Water wise farming is the focus of episode four of the AgTech Revolution series.
Water Dynamics branch manager Andrew Heslin said given population growth and the need for food export growth in Australia, it was widely expected that the agricultural sector will have to expand the use of irrigation in the years ahead.
"We are very fortunate on a world scale that Australia produces much more food than it consumes, exporting around 70 per cent of agricultural production," he said.
"But competition for water resources is growing in many regions and, in response, planning bodies are focused on improving water productivity in agriculture so there is enough to satisfy expanding demand in all areas."
Deloitte partner and co-lead agrifood transformation and circularity Ben van Delden said efficient water management was key for Australian farming operations.
"Australian's agricultural industry is full of really hardy souls and you have to have hardy souls in Australian agriculture because it's a really arid environment that we operate in," he said.
Agrifutures managing director John Harvey said every drop was critical.
"The variability in our rainfall makes farming tricky and we're also a very old, ancient country, an ancient land, and our soils are worn out and so there is a need to farm very carefully, to get the yields and get the production, but also to protect that very fragile environment," he said.
Managing director of Novecom, leaders in environmental monitoring systems, Jeremy Pola said there weren't many people who would argue that water is the most precious resource in Australia.
"Having a focus on better management of water is one of those key community concerns, not just for agriculture," he said.
"It's a sharing between primary production, recreation and the natural environment, and that's the balance that's difficult.
"The potential is that you can have an elaborately instrumented farm where you know the level in every one of your tanks. You know what water is in your troughs, you know your dam levels, and you can do all of that without having to have a large workforce. At the moment there is a labour shortage and there's probably going to be a labour shortage for some time. To be able to supplement that labour with technology is both a cost saving and a time saving for the farmer.

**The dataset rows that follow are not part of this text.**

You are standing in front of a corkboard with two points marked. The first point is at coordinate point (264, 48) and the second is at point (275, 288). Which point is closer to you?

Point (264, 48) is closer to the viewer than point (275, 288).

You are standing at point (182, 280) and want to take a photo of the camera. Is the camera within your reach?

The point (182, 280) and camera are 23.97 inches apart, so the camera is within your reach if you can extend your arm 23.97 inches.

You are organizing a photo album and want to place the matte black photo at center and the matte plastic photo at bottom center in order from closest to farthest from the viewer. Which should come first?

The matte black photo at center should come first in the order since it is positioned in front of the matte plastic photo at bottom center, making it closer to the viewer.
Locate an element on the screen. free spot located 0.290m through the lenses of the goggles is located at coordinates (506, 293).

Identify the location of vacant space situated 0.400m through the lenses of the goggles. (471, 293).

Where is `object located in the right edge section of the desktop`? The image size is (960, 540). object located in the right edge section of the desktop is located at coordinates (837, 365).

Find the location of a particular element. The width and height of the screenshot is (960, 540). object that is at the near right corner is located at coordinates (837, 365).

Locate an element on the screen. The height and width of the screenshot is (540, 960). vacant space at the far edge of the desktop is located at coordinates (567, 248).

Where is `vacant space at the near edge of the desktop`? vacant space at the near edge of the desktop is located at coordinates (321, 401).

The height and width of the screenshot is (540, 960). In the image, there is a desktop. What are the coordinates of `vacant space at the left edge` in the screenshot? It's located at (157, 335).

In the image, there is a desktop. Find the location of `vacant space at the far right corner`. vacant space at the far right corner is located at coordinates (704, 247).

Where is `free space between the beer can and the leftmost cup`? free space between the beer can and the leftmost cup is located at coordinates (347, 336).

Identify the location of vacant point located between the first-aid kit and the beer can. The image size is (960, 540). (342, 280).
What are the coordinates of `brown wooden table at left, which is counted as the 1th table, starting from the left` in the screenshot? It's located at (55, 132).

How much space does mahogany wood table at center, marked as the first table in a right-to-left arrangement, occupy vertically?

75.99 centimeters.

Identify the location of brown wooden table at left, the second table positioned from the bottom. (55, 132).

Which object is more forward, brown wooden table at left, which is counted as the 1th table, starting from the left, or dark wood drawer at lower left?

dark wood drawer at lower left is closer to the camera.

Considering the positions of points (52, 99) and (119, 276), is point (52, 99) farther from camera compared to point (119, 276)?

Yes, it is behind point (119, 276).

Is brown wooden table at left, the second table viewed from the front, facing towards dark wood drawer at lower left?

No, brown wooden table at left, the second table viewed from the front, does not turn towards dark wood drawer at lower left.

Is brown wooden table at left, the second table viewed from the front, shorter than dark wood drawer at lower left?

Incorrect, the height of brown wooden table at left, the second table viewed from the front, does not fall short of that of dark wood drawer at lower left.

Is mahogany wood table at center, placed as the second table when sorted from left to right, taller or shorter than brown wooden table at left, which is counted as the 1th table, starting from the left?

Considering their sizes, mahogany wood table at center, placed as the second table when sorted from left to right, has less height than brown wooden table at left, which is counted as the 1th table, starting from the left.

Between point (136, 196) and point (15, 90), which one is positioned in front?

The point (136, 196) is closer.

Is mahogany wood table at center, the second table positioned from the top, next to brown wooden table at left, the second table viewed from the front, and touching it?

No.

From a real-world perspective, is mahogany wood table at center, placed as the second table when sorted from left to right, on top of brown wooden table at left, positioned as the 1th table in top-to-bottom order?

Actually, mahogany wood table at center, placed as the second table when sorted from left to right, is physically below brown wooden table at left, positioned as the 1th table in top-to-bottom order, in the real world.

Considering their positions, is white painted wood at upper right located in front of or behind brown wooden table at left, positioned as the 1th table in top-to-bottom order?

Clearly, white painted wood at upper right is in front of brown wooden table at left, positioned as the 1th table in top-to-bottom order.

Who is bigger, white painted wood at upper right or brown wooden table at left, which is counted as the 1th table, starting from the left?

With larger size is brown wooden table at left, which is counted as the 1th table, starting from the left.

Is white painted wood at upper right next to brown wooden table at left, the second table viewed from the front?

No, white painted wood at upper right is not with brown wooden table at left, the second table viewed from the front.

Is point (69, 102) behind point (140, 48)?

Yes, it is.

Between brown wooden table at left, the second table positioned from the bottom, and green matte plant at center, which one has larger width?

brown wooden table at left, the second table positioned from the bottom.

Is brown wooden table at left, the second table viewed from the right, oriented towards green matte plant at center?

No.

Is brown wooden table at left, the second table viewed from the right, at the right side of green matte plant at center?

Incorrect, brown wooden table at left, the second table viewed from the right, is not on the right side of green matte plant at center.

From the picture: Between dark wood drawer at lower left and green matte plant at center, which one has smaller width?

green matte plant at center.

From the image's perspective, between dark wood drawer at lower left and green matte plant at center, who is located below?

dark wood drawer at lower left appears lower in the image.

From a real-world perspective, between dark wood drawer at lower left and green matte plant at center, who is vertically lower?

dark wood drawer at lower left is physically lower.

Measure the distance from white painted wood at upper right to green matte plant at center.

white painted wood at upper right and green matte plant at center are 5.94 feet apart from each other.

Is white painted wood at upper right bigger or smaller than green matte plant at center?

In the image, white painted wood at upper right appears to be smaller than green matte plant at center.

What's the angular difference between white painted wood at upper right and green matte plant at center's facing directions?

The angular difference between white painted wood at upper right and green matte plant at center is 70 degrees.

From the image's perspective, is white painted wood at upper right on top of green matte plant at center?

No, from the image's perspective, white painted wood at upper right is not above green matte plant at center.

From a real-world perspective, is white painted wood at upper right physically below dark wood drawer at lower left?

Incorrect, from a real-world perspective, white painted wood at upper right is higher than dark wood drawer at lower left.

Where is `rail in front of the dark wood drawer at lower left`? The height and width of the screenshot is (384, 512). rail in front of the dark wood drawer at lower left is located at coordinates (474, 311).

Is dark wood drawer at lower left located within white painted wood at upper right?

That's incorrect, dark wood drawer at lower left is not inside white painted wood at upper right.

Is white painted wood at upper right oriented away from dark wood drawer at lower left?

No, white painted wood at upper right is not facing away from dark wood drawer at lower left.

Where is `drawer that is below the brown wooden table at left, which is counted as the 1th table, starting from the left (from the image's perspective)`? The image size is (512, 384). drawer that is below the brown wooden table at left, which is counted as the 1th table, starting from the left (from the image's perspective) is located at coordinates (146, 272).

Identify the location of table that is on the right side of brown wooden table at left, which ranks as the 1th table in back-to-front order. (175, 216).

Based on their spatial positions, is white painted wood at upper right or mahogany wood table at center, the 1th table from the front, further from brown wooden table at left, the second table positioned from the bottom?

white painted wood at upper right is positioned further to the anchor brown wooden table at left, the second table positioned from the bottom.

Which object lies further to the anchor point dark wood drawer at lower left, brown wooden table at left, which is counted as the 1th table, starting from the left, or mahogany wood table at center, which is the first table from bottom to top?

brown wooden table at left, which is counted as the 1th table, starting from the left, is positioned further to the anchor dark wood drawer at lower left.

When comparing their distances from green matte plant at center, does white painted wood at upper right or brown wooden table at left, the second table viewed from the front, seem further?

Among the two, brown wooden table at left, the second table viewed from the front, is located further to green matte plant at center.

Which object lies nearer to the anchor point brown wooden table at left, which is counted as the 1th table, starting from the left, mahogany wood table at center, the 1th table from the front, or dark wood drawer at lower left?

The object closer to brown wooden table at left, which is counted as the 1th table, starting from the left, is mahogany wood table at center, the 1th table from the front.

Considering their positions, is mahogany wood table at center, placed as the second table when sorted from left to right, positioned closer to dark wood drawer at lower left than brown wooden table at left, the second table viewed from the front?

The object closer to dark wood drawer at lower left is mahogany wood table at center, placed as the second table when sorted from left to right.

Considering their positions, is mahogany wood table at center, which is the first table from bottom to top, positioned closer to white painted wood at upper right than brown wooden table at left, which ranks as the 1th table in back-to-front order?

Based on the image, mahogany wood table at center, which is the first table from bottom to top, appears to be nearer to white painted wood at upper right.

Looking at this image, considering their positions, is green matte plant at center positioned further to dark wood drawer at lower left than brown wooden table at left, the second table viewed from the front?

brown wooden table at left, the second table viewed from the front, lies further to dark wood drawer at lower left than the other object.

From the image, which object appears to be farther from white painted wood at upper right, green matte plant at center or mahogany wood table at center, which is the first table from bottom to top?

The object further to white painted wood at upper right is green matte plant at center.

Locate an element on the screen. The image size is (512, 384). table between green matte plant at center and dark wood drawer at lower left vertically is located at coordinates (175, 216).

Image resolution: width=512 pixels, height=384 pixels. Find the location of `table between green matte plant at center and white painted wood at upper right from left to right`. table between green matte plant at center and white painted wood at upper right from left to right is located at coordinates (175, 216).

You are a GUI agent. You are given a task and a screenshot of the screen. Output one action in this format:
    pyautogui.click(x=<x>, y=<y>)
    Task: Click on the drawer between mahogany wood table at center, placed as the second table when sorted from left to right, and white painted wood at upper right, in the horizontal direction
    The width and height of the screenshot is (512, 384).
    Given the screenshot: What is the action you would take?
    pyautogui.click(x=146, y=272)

But it also just gives them the surety that they're not missing things that are going on because they can't get around to everything, every day."
Food Agility CRC chief scientist Prof David Lamb said the majority of Australian farmers don't have money to burn.
"They're generally time-poor so they default to the things they know, the things they've done for years and the things that are easy, the things that they see value for money in," he said.
"A tonne of fertiliser on a truck probably looks better than some app hidden three screens behind in your iPhone.
"The reality is that our farmers are generally cautious. We've got a great cohort of leaders and early adopters and innovators that are showing the way but it is a trickle down process."
Nutrien Ag senior agronomist Chris Levitzke said there was nothing like necessity to breed innovation and adoption.
"If you're in agriculture and you've got a lovely farm and there's no pressure and there's no debt, well then no one adopts anything very much," he said.
"But if you've got a fair bit of debt and you've got young ones coming home and you're trying to buy more land and you're trying to increase that production then that will drive that innovation. It will drive that uptake of technology and it will drive production."